[DATA FOR PROCESSING]
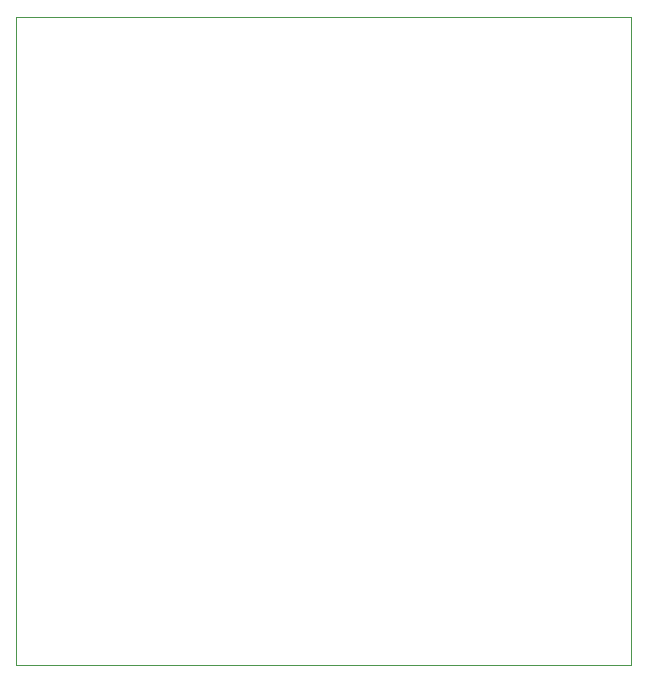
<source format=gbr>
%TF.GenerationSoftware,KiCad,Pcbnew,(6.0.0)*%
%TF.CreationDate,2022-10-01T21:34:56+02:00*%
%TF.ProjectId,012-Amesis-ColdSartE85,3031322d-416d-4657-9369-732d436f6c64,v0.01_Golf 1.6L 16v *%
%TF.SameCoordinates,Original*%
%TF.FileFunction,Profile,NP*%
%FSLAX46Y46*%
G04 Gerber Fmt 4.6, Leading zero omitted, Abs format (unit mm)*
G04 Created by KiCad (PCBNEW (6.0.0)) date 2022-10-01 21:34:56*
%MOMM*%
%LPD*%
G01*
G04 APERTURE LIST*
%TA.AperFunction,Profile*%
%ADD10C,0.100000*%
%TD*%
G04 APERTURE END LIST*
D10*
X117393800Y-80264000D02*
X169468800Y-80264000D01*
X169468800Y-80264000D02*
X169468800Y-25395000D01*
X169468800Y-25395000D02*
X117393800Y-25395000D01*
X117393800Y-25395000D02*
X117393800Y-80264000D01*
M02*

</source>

---

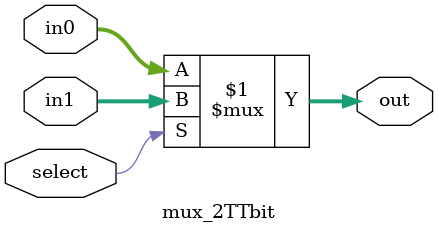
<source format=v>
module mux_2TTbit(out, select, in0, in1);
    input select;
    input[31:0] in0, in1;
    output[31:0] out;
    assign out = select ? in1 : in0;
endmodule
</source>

...

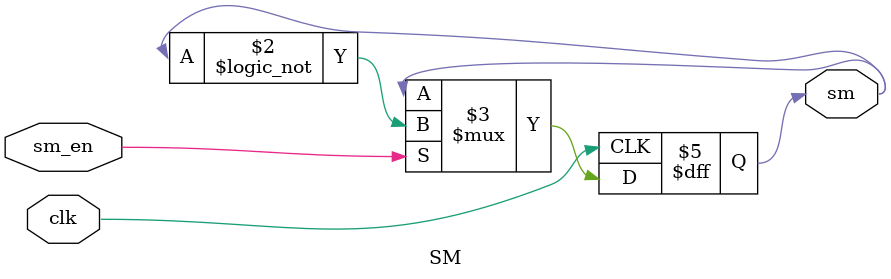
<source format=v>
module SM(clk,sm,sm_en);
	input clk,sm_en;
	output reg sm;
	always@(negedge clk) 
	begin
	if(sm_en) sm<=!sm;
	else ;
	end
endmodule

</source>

[TRY IT]
For each line of the data that includes the word "select", return a copy of it.

[SOLUTION TO THE PROBLEM]
module mux_2TTbit(out, select, in0, in1);
    input select;
    assign out = select ? in1 : in0;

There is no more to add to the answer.